Dans leur lettre, les ONG s’inquiètent que « la Commission Européenne et certains gouvernements nationaux (Allemagne, Hongrie, Pologne, Italie), menacent d’affaiblir la proposition afin de continuer à subventionner des projets à base d’énergie fossile. Nous sommes très déçus de voir que certains partenaires de la BEI – en particulier la Commission Européenne – semble avoir réussi à amoindrir la portée de la version préliminaire.
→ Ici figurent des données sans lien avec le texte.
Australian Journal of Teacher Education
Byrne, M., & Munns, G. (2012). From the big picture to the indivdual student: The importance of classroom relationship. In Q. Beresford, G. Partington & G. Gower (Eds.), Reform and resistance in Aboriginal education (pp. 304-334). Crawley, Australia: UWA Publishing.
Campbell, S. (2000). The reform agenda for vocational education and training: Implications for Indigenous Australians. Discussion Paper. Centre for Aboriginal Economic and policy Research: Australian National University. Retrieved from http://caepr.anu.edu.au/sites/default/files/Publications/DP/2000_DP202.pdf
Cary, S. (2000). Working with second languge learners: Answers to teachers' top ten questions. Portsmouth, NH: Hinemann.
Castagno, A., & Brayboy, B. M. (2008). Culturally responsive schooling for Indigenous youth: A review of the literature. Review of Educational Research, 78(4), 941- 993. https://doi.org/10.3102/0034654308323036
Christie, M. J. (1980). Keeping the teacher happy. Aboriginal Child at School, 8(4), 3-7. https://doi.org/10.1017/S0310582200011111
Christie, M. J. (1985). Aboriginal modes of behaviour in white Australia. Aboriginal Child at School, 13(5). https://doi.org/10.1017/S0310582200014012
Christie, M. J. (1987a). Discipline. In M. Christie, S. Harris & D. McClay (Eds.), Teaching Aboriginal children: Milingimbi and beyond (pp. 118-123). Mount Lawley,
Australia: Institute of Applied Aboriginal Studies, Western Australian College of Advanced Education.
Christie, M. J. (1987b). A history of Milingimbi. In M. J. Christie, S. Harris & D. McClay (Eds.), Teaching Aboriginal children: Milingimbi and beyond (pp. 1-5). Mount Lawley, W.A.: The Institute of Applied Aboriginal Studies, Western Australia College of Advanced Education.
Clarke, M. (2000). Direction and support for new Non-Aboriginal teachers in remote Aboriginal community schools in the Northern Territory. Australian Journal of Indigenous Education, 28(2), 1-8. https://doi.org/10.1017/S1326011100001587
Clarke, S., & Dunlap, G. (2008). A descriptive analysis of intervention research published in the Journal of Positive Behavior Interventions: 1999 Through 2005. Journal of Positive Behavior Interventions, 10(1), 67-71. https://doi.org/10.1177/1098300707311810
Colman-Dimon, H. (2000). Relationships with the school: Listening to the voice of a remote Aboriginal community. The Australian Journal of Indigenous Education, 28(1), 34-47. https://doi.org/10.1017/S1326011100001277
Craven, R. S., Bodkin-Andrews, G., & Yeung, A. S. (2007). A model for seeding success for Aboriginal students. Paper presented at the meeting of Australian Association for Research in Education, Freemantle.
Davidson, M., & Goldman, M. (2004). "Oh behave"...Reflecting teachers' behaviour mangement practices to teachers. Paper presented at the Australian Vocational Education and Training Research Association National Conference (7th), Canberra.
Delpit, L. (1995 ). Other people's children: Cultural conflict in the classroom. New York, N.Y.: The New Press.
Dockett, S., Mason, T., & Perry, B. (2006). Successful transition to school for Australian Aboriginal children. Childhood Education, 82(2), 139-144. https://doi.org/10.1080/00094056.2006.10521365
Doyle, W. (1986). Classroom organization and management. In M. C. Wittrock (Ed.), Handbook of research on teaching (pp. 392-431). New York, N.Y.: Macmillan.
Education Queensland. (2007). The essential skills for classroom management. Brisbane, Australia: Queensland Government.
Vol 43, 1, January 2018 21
En relisant le rapport préliminaire publié le 7 septembre, nous sommes très déçus de voir le nombre de failles qui pourraient permettre de continuer à financier certains projets fossiles ».

Le Club de Rome, un organisme dont les prévisions et les méthodologies sont discrédités depuis des lustres, ainsi qu’un certain nombre d’investisseurs « verts » et des chercheurs, dont l’Institut pour la Recherche sur l’Impact sur le Climat de Potsdam sous la houlette du très malthusien Professeur Hans-Joachim Shellnhuber, ont publié leur propre lettre pour faire pression sur la Banque. « Je suis très favorable aux efforts de la BEI d’aligner sa politique de prêts sur l’Accord de Paris sur le Climat et la cible de l’UE 2050. Mais je suis très déçu d’entendre certains chefs d’Etats et la Commission Européenne tenter d’affaiblir la proposition de la Banque », a précisé Sandrine Dixson-Declève, président du Club de Rome.

Le NON de la BEI

La direction de la BEI s’est finalement réunie le 15 octobre pour examiner la ratification, ou non, de cette proposition délirante.

Bill McKibben, fondateur de la campagne 350.org sur le climat, a commenté dans le Guardian peu avant le meeting : « Le quinze octobre est un jour crucial dans le combat le plus important auquel la planète a jamais fait face, ainsi qu’un indicateur pour savoir si les gouvernements de l’Europe, en particulier ceux d’Allemagne et d’Italie, dont certains connaisseurs du dossier rapportent qu’ils sont parfaitement contre une politique ‘sans carbone’, sauront répondre en ouvrant leur cœur à l’élan d’espoir que nous avons vu durant les dernières semaines ».

Cependant, le moment venu, c’est-à-dire le 15 octobre, la BEI a annoncé que la proposition n’était PAS adoptée, mais qu’une décision finale sera prise en novembre.

« L’Allemagne mine la bataille pour le Changement climatique », titrait aussitôt l’agence Bloomberg. « La BEI doit décider si elle cesse de financer les projets à énergie fossile. Le recul de Berlin sur ce point est profondément déstabilisant. »

« La nouvelle politique de prêts énergétiques est un pilier de la dynamique de la BEI pour se transformer en Banque de l’UE pour le climat. Je suis heureux de voir les progrès importants accomplis aujourd’hui et je suis confiant que nous pourrons obtenir un accord définitif en novembre », a affirmé de son coté Andrew McDowell, le vice-président de la BEI responsable pour l’énergie.